Through various activities such as experimenting with virtual reality and coding video games, the importance of innovation and computational thinking were reinforced this week on campus in honor of the eighth annual Science Technology Engineering Art Math week.
This program, led by science department coordinator and STEAM week head Gina Dunsmore who managed all of the over 20 lunchtime activities, was designed in order to promote certain areas of study and potential career paths.
“It’s not just a subject that students need to pass or take for graduation credits or college credits, but it’s actually a skill set… that truly helps them in their life endeavors,” vice principal and STEAM week committee member Teri Faught said.
According to Faught the event started incorporating art last year in order to remind students that creativity remains a vital skill despite an influx in STEM related jobs.
This week was all about bringing them together under intellectual curiosity.
“It became prevalent that creativity was at the forefront of being innovative and making change,” Faught said. “It’s just a great way to promote STEAM as viable and important subjects.”
On Wednesday, students crowded the quad to engage in over twenty interactive exhibitions and demonstrations, which Faught believes fosters bonding and school culture.

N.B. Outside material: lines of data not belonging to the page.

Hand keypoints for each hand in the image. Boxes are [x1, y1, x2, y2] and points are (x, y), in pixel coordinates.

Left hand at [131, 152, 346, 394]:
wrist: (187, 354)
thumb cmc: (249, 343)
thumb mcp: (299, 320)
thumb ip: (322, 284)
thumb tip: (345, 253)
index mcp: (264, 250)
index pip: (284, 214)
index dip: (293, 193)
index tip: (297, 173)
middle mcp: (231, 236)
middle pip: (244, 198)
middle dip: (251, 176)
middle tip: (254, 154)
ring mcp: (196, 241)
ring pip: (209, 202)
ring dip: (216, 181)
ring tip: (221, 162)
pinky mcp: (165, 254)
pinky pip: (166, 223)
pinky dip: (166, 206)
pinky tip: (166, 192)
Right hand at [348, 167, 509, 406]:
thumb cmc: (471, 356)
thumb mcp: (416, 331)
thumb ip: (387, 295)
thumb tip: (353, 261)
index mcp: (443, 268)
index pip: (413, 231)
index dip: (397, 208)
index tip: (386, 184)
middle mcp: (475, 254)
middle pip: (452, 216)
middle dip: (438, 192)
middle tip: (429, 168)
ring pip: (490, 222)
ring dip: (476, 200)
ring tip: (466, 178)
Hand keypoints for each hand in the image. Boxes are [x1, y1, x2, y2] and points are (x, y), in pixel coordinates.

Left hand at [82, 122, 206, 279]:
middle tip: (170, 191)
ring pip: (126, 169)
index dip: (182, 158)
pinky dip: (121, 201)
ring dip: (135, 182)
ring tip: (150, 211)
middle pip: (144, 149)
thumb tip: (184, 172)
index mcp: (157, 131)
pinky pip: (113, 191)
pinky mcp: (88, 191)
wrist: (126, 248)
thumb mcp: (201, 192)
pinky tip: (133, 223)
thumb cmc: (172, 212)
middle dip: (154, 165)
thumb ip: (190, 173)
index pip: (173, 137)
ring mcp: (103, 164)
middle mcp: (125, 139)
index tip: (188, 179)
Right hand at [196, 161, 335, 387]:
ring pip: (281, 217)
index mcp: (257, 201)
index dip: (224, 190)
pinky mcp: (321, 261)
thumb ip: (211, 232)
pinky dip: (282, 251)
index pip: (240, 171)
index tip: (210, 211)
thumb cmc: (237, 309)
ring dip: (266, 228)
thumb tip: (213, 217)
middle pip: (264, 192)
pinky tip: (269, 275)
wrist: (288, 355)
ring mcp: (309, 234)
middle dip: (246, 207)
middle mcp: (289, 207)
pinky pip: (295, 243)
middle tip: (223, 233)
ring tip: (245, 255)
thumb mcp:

She said she commends the teachers, volunteers, and clubs such as the Science Olympiad Club and the Robotics Club for investing their time and giving up their lunch to facilitate such activities.
“STEAM week is another way to bring students together,” Faught said. “This week was all about bringing them together under intellectual curiosity.”
Moving forward, Faught hopes that the STEAM week committee can garner more feedback and continue to make “stronger and more relevant” changes proposed by the student body.
“When we talk about what changes we should consider, feedback should be informed from the most important perspective and that’s our student perspective,” said Faught.
It’s not just a subject that students need to pass or take for graduation credits or college credits, but it’s actually a skill set… that truly helps them in their life endeavors
Senior and AP Computer Science student Hannah Hwang, who assisted math classes with the “hour of code” activity on Monday noticed an increase in student participation and amount of exhibitions.
“I think [STEAM Week] just shows students about the possibilities that come with science and technology and raises awareness,” said Hwang. “I think it’s especially important nowadays because there is a really strong focus to get girls involved in STEAM.”
Junior Arie Rich, the public relations director of the Science Olympiad club, helped with hands-on experiments like DIY lava lamps and crating 3D toothpick gumdrop structures. She adds that STEAM week provides a break from more traditional ways of learning science and math.
“I think it provides an opportunity for students to learn about science outside of class in an environment where they don’t have to be worried about grades,” said Rich. “It’s sort of bringing science to the students in ways that make it really fun.”